Of course, this is also a normal phenomenon in the early development of the industry. Just like all kinds of mobile phone charging interfaces that appeared in the market around 2000 years ago, graviti is committed to finding a general data annotation format In order to free us from the busy and complex data processing, and to focus more on our algorithm work.
2. Select sample
After the data set format is unified, we need to filter the specific samples to be used. For example, the waymo data set mentioned above is the data collected continuously, but we don’t need to select all the continuous images as the test set.
So in this experiment, we only extract a part of the images as our test set at intervals. For example, we only extract one of the three close scenes as our test set, so it will take a lot of time to filter the sample.
3. Category unification
In this experiment, waymo, Kitty, cityscape three public data sets and graviti Kitty annotation set are used.

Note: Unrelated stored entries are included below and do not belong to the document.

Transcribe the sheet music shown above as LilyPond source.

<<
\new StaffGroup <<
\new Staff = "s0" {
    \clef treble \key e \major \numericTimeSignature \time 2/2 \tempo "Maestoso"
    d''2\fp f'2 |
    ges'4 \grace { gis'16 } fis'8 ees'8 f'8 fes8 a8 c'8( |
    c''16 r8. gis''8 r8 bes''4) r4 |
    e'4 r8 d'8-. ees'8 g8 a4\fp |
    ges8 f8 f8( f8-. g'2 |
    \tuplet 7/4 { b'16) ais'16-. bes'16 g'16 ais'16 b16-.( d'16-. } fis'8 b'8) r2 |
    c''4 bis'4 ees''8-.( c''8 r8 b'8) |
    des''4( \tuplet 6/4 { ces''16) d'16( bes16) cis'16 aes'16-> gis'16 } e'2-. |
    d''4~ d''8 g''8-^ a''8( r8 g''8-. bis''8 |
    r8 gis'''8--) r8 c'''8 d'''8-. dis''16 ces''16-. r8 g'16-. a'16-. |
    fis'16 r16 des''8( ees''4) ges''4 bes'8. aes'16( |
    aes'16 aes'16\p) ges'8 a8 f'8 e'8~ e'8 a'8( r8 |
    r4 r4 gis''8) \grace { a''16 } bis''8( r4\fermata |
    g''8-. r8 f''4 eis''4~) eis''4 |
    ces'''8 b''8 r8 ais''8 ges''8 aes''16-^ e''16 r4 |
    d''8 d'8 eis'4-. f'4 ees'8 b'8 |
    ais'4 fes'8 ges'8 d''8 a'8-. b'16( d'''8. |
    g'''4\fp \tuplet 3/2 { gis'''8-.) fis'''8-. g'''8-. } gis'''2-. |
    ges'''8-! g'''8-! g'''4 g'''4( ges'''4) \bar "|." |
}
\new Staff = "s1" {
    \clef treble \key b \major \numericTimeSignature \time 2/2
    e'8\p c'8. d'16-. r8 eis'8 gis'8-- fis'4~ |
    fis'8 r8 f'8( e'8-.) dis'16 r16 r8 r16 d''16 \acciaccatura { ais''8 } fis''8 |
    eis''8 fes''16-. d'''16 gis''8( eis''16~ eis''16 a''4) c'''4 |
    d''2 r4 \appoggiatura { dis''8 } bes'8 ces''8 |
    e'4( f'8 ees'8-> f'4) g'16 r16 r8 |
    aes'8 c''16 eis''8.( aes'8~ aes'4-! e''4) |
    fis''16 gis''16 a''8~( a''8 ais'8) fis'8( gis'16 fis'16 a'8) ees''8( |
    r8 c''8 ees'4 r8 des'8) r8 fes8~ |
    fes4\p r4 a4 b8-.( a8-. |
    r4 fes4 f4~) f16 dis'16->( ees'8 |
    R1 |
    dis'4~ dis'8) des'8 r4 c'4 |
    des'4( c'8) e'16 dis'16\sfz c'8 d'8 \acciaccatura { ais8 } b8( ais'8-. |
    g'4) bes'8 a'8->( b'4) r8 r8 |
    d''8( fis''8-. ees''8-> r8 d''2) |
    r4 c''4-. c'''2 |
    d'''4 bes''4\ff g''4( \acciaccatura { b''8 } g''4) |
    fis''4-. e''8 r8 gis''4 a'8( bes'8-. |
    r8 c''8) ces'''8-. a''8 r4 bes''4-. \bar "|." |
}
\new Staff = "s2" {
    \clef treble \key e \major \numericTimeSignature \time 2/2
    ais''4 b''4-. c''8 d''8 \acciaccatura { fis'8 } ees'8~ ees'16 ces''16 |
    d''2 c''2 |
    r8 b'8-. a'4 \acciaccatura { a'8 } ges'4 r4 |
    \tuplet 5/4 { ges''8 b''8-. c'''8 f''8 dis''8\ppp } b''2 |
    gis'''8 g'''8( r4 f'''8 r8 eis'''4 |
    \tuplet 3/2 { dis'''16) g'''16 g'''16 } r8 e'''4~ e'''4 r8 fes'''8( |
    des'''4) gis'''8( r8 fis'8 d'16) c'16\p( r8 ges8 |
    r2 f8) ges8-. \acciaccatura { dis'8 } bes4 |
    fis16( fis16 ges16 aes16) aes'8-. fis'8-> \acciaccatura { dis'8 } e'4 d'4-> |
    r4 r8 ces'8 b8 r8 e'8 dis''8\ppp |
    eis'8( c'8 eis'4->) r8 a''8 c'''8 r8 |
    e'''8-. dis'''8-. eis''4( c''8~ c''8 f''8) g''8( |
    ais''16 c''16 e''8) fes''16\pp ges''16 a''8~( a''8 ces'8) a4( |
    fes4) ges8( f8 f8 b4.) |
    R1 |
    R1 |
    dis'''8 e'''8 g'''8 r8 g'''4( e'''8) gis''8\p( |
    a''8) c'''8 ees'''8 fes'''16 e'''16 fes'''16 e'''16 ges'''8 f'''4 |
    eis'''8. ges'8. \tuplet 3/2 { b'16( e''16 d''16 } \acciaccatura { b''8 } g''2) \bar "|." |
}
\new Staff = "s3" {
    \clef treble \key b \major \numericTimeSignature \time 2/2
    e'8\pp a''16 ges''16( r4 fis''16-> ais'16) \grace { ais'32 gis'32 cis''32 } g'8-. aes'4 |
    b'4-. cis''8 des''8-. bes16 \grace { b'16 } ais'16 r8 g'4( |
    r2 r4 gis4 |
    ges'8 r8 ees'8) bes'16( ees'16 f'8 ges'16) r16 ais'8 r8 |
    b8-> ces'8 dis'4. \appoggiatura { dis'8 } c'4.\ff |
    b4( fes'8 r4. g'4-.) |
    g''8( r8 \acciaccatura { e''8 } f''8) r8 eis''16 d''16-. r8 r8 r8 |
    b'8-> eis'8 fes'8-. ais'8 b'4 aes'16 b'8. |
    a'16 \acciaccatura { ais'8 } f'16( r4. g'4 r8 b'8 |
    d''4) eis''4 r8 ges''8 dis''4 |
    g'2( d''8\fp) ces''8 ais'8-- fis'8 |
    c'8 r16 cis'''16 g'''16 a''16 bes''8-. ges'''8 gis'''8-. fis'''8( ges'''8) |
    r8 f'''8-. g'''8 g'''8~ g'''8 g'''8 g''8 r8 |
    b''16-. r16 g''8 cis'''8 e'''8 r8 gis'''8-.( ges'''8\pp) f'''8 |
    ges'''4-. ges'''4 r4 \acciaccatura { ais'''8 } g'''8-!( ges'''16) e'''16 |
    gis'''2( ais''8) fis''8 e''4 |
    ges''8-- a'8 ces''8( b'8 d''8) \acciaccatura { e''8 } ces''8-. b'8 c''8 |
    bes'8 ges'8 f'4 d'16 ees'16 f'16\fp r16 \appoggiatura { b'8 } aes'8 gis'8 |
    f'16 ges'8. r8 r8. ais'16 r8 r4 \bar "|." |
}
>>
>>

The following table lists the classification details of the labels among the four data sets. From this figure, we can see that no matter the type of labels, the number of labels, and the classification criteria of labels are not the same. For example, waymo’s vehicle category includes Kitti’s van and tram categories, and the bus category in cityscape is not exactly the same as Kitti’s van category.
(4) Data set download abroad
I believe we all have a deep feeling that many foreign datasets need special tools to download, and the network speed is very moving. In view of some pain points in the use of open datasets by Algorithm Engineers, we will launch the function of open datasets in late August. We will provide public data set index, domestic site download, and we will also provide data set annotation and annotation visualization, so that you can quickly understand the visualization of data set annotation,
If you are interested in our products, you can log on to the official website: http://http://www.graviti.cn/
You can also scan the left side of the code to enter our communication group. Welcome to give us more feedback. On the right is our official account to understand more developments.